JurisPedia
- Screenshot of JurisPedia home page
- Website type: Wiki-based online encyclopedia
- Available in: Multiple
- Creators: African Legal Information Institute, Can Tho University, Université du Québec à Montréal, Institut für Rechtsinformatik [de], Paul Cézanne University
- Website: jurispedia.org
- Commercial: No
- Registration: Required to edit or create content
- Launched: October 2004
- Current status: Unresponsive
- Content license: Creative Commons Attribution-NonCommercial-ShareAlike license

= JurisPedia =

Online Encyclopedia

JurisPedia (/ˈdʒʊərᵻsˌpiːdiə/) was a wiki-based online encyclopedia of academic law in many languages, at one time available in Arabic, Chinese, English, French, German, Spanish and Dutch. It was started in October 2004, inspired in part by Wikipedia and the Enciclopedia Libre (University of Seville). JurisPedia ran on the MediaWiki software, but it was not a Wikimedia Foundation project.

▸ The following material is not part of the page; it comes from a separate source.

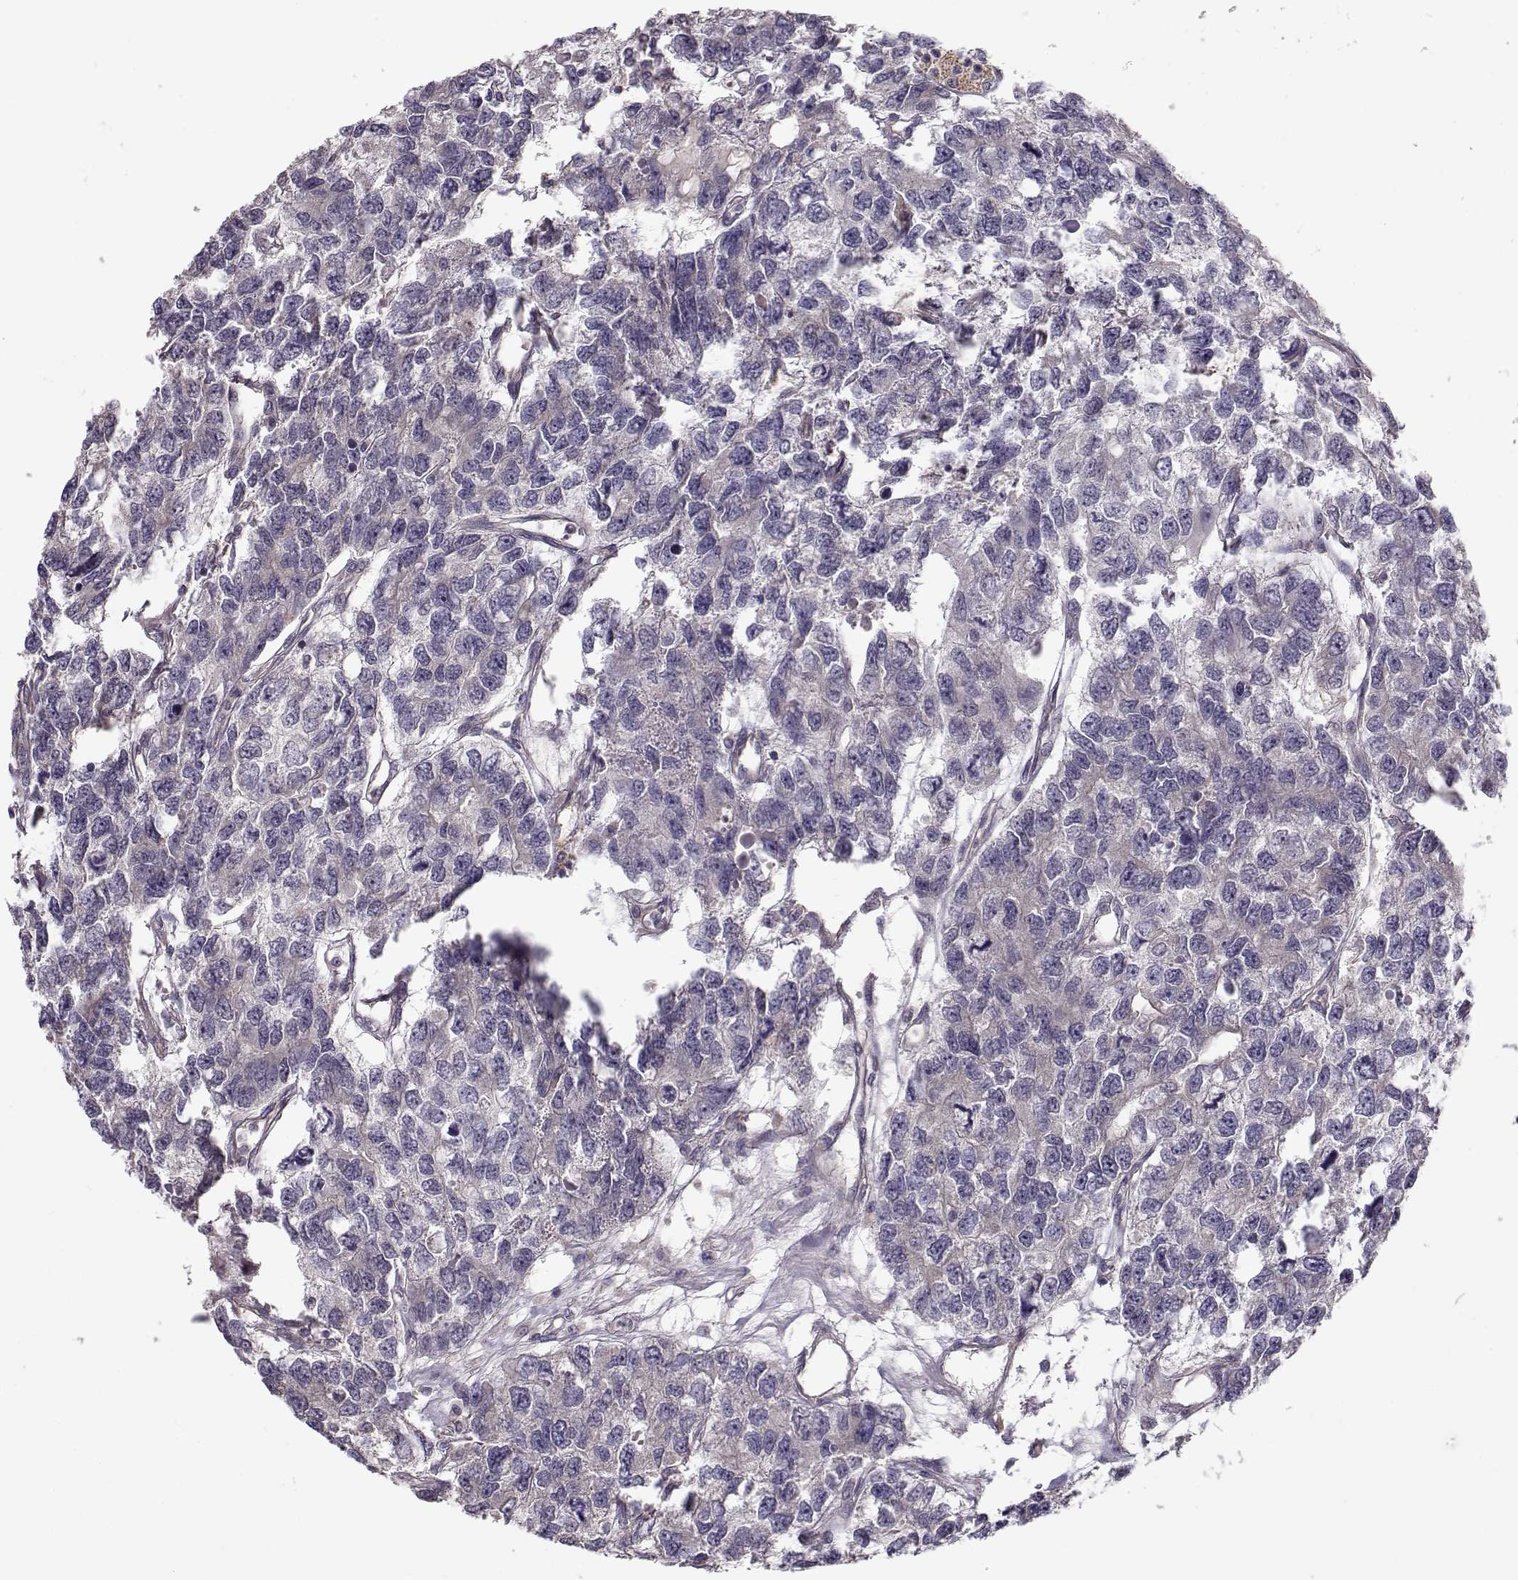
{"staining": {"intensity": "negative", "quantity": "none", "location": "none"}, "tissue": "testis cancer", "cell_type": "Tumor cells", "image_type": "cancer", "snomed": [{"axis": "morphology", "description": "Seminoma, NOS"}, {"axis": "topography", "description": "Testis"}], "caption": "DAB immunohistochemical staining of seminoma (testis) reveals no significant staining in tumor cells.", "gene": "ENTPD8", "patient": {"sex": "male", "age": 52}}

JurisPedia was developed on the initiative of the African Legal Information Institute, the Faculty of law of the Can Tho University (Vietnam), the team of JURIS (Université du Québec à Montréal, Canada), the Institut für Rechtsinformatik of Saarland University (Germany), the Institut de Recherche et d'Études en Droit de l'Information et de la Communication (IREDIC) of Paul Cézanne University.

The site, one of the largest legal encyclopedias and online legal references, won the Dieter Meurer Prize for Legal Informatics for 2009.

Since 2012, JurisPedia was member of the Free Access to Law Movement.

On 10 March 2014, the French version of Jurispedia and the Bar Association of Paris have signed an agreement to take part in the creation of the "Great Library of Law".

Jurispedia was last seen online in May 2023.